AWS Observability Setup
Purpose
This skill provides standardized patterns for setting up AWS observability including CloudWatch metrics, logs, and alarms; CloudTrail for audit; AWS Config for compliance; and Security Hub for security posture.
When to Use
- •Setting up monitoring for new resources
- •Establishing baseline observability
- •Creating alerting strategies
- •Implementing compliance logging
- •Reviewing observability gaps
When NOT to Use
- •Application-level monitoring (APM tools)
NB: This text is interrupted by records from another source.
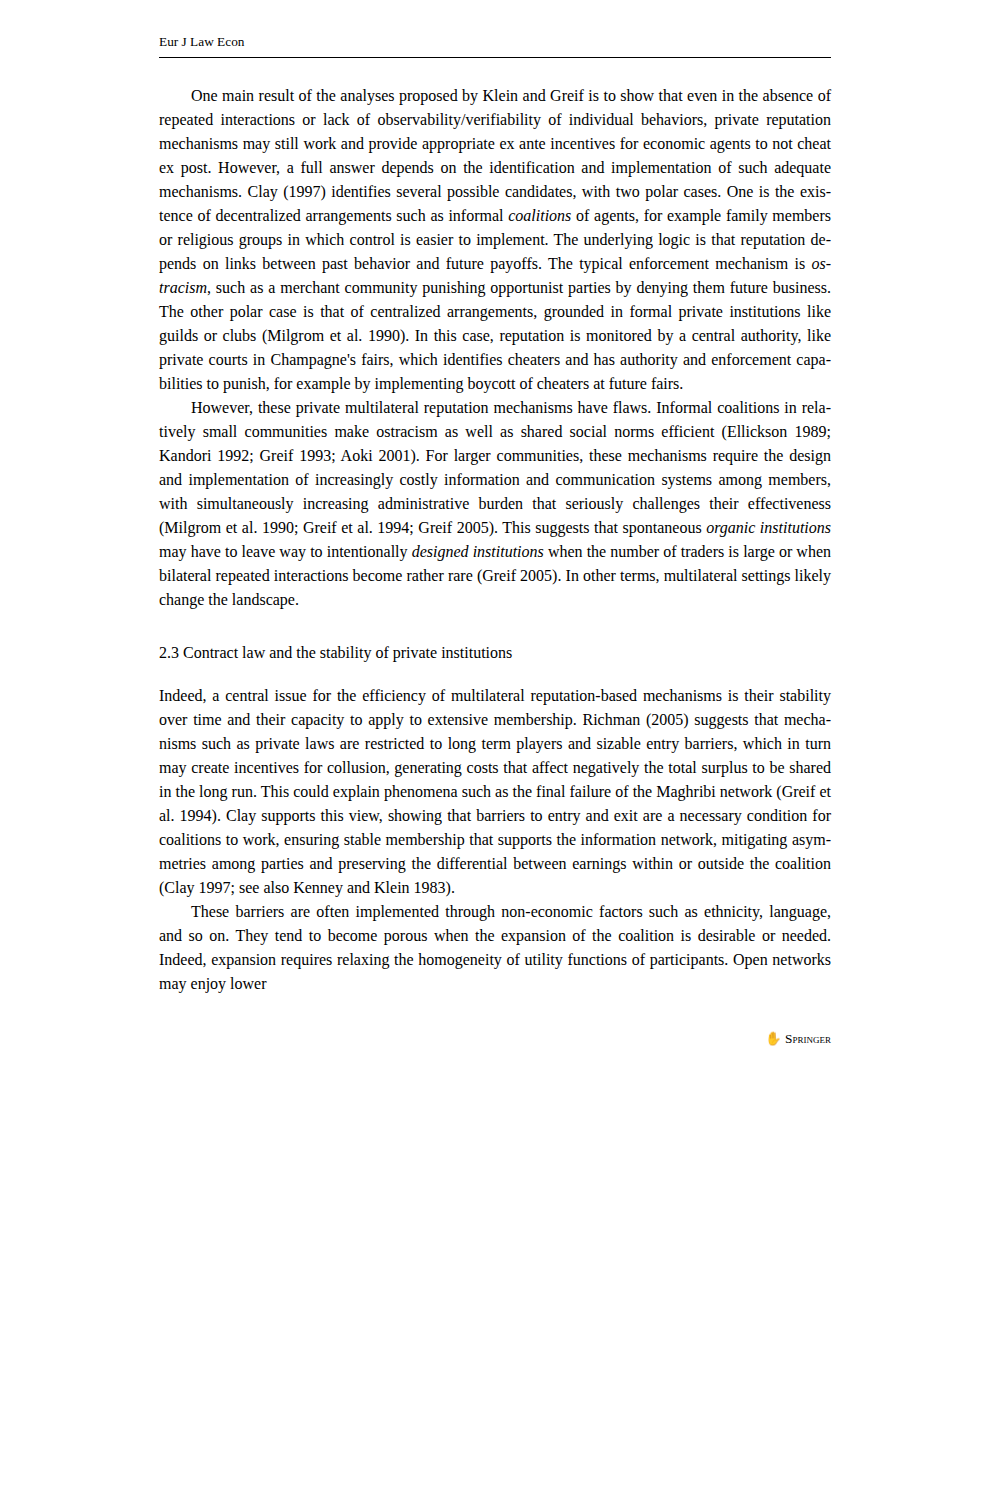Eur J Law Econ
One main result of the analyses proposed by Klein and Greif is to show that even in the absence of repeated interactions or lack of observability/verifiability of individual behaviors, private reputation mechanisms may still work and provide appropriate ex ante incentives for economic agents to not cheat ex post. However, a full answer depends on the identification and implementation of such adequate mechanisms. Clay (1997) identifies several possible candidates, with two polar cases. One is the existence of decentralized arrangements such as informal coalitions of agents, for example family members or religious groups in which control is easier to implement. The underlying logic is that reputation depends on links between past behavior and future payoffs. The typical enforcement mechanism is ostracism, such as a merchant community punishing opportunist parties by denying them future business. The other polar case is that of centralized arrangements, grounded in formal private institutions like guilds or clubs (Milgrom et al. 1990). In this case, reputation is monitored by a central authority, like private courts in Champagne's fairs, which identifies cheaters and has authority and enforcement capabilities to punish, for example by implementing boycott of cheaters at future fairs.
However, these private multilateral reputation mechanisms have flaws. Informal coalitions in relatively small communities make ostracism as well as shared social norms efficient (Ellickson 1989; Kandori 1992; Greif 1993; Aoki 2001). For larger communities, these mechanisms require the design and implementation of increasingly costly information and communication systems among members, with simultaneously increasing administrative burden that seriously challenges their effectiveness (Milgrom et al. 1990; Greif et al. 1994; Greif 2005). This suggests that spontaneous organic institutions may have to leave way to intentionally designed institutions when the number of traders is large or when bilateral repeated interactions become rather rare (Greif 2005). In other terms, multilateral settings likely change the landscape.
2.3 Contract law and the stability of private institutions
Indeed, a central issue for the efficiency of multilateral reputation-based mechanisms is their stability over time and their capacity to apply to extensive membership. Richman (2005) suggests that mechanisms such as private laws are restricted to long term players and sizable entry barriers, which in turn may create incentives for collusion, generating costs that affect negatively the total surplus to be shared in the long run. This could explain phenomena such as the final failure of the Maghribi network (Greif et al. 1994). Clay supports this view, showing that barriers to entry and exit are a necessary condition for coalitions to work, ensuring stable membership that supports the information network, mitigating asymmetries among parties and preserving the differential between earnings within or outside the coalition (Clay 1997; see also Kenney and Klein 1983).
These barriers are often implemented through non-economic factors such as ethnicity, language, and so on. They tend to become porous when the expansion of the coalition is desirable or needed. Indeed, expansion requires relaxing the homogeneity of utility functions of participants. Open networks may enjoy lower
✋ Springer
- •Third-party monitoring integration
- •Custom metrics development (specific to apps)
Observability Stack
| Component | Purpose |
|---|---|
| CloudWatch Metrics | Performance and operational data |
| CloudWatch Logs | Centralized log management |
| CloudWatch Alarms | Alerting and automated actions |
| CloudTrail | API activity audit trail |
| AWS Config | Configuration compliance |
| VPC Flow Logs | Network traffic analysis |
| Security Hub | Security posture aggregation |
CloudWatch Metrics
Standard Metrics to Monitor
EC2
| Metric | Alarm Threshold | Period |
|---|---|---|
| CPUUtilization | > 80% | 5 min |
| StatusCheckFailed | > 0 | 1 min |
| NetworkIn/Out | Anomaly detection | 5 min |
| EBSReadOps/WriteOps | Baseline + 2 std dev | 5 min |
RDS
| Metric | Alarm Threshold | Period |
|---|---|---|
| CPUUtilization | > 80% | 5 min |
| FreeStorageSpace | < 20% of total | 5 min |
| DatabaseConnections | > 80% of max | 5 min |
| ReadLatency/WriteLatency | > baseline | 5 min |
| FreeableMemory | < 10% | 5 min |
Lambda
| Metric | Alarm Threshold | Period |
|---|---|---|
| Errors | > 5% of invocations | 5 min |
| Duration | > 80% of timeout | 5 min |
| Throttles | > 0 | 5 min |
| ConcurrentExecutions | > 80% of limit | 5 min |
ALB/NLB
| Metric | Alarm Threshold | Period |
|---|---|---|
| HTTPCode_ELB_5XX_Count | > 10 | 5 min |
| HTTPCode_Target_5XX_Count | > 10 | 5 min |
| TargetResponseTime | > 1 second | 5 min |
| UnHealthyHostCount | > 0 | 1 min |
Enabling Detailed Monitoring
bash
# Enable detailed monitoring for EC2
aws ec2 monitor-instances \
--instance-ids i-xxxxxxxxx \
--profile {profile} \
--region {region}
# Enable enhanced monitoring for RDS
aws rds modify-db-instance \
--db-instance-identifier {db-id} \
--monitoring-interval 60 \
--monitoring-role-arn arn:aws:iam::{account}:role/rds-monitoring-role \
--profile {profile} \
--region {region}
CloudWatch Alarms
Alarm Configuration Pattern
yaml
# CloudFormation example
Resources:
CPUAlarm:
Type: AWS::CloudWatch::Alarm
Properties:
AlarmName: !Sub "${AWS::StackName}-cpu-high"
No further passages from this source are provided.